Assigned task =
Can you repeat, word for word, the stretch of the abstract on disabled motherhood from "Nina Mühlemann focuses" through "a personal level."?

╭─ Provided text

ABSTRACT

Nina Mühlemann focuses on experiences of disabled parenthood, and particularly motherhood, as they are constantly erased, partially because they run counter to common preconceptions around care, which always cast disabled people as receivers of care, not givers. In a 2019 theatre performance of the collective Future Clinic for Critical Care entitled “MOTHER,” the collective tried to address the gendered, abled and heteronormative expectations the term “mother” holds and to make space for forms of mothering that live outside of these expectations. This chapter deals with the fraught intersection of motherhood, time and disability dealing with those intersections and the erasure of crip temporalities in relation to mothering on a personal level.

The intersection of motherhood, time and disability is fraught with well-intended statements by nondisabled parents: “I understand how you feel as a disabled person, now that I am a parent everything takes longer for me too, because getting around with a baby is hard.” Just like every other parent in history I completely understand that sentiment, but it is not the same as my lived experience as a disabled person. In a few years, your baby will most likely be able to walk, and after a little while you will have forgotten how long it took you to get out of the house, or how few step free tram stops there are, or that these experiences should possibly inform your political choices. And on top of that, these statements erase the experiences of disabled parents, who have to deal with a world that can be hostile towards people, especially women and those read as women, with small children and a world that regularly and systemically excludes disabled bodyminds.

╰─
╭─ Given data

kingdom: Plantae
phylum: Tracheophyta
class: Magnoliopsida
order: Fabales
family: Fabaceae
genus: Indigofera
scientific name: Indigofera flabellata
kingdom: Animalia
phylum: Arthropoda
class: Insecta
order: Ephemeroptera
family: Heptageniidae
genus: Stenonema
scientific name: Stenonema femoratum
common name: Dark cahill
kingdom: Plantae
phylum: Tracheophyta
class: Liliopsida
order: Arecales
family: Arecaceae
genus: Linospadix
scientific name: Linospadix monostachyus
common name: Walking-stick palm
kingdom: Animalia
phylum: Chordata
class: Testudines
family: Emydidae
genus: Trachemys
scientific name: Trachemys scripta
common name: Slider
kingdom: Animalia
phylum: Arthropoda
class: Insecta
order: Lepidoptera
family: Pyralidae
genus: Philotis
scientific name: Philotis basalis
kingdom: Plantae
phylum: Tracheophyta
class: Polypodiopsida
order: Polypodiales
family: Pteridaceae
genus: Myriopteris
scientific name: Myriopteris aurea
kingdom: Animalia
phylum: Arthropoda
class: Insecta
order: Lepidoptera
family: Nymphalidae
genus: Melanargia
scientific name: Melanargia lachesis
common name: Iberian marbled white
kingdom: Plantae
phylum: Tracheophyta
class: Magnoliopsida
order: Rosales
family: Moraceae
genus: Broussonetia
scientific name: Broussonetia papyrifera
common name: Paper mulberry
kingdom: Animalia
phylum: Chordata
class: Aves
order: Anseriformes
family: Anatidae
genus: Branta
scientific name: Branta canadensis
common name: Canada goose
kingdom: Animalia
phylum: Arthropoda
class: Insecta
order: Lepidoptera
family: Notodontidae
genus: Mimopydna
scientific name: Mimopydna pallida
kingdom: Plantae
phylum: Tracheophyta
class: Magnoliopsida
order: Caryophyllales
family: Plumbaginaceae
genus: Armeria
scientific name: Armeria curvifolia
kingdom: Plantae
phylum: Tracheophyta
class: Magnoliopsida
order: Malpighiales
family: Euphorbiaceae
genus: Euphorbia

╰─

Answer for the task =
Nina Mühlemann focuses on experiences of disabled parenthood, and particularly motherhood, as they are constantly erased, partially because they run counter to common preconceptions around care, which always cast disabled people as receivers of care, not givers. In a 2019 theatre performance of the collective Future Clinic for Critical Care entitled “MOTHER,” the collective tried to address the gendered, abled and heteronormative expectations the term “mother” holds and to make space for forms of mothering that live outside of these expectations. This chapter deals with the fraught intersection of motherhood, time and disability dealing with those intersections and the erasure of crip temporalities in relation to mothering on a personal level.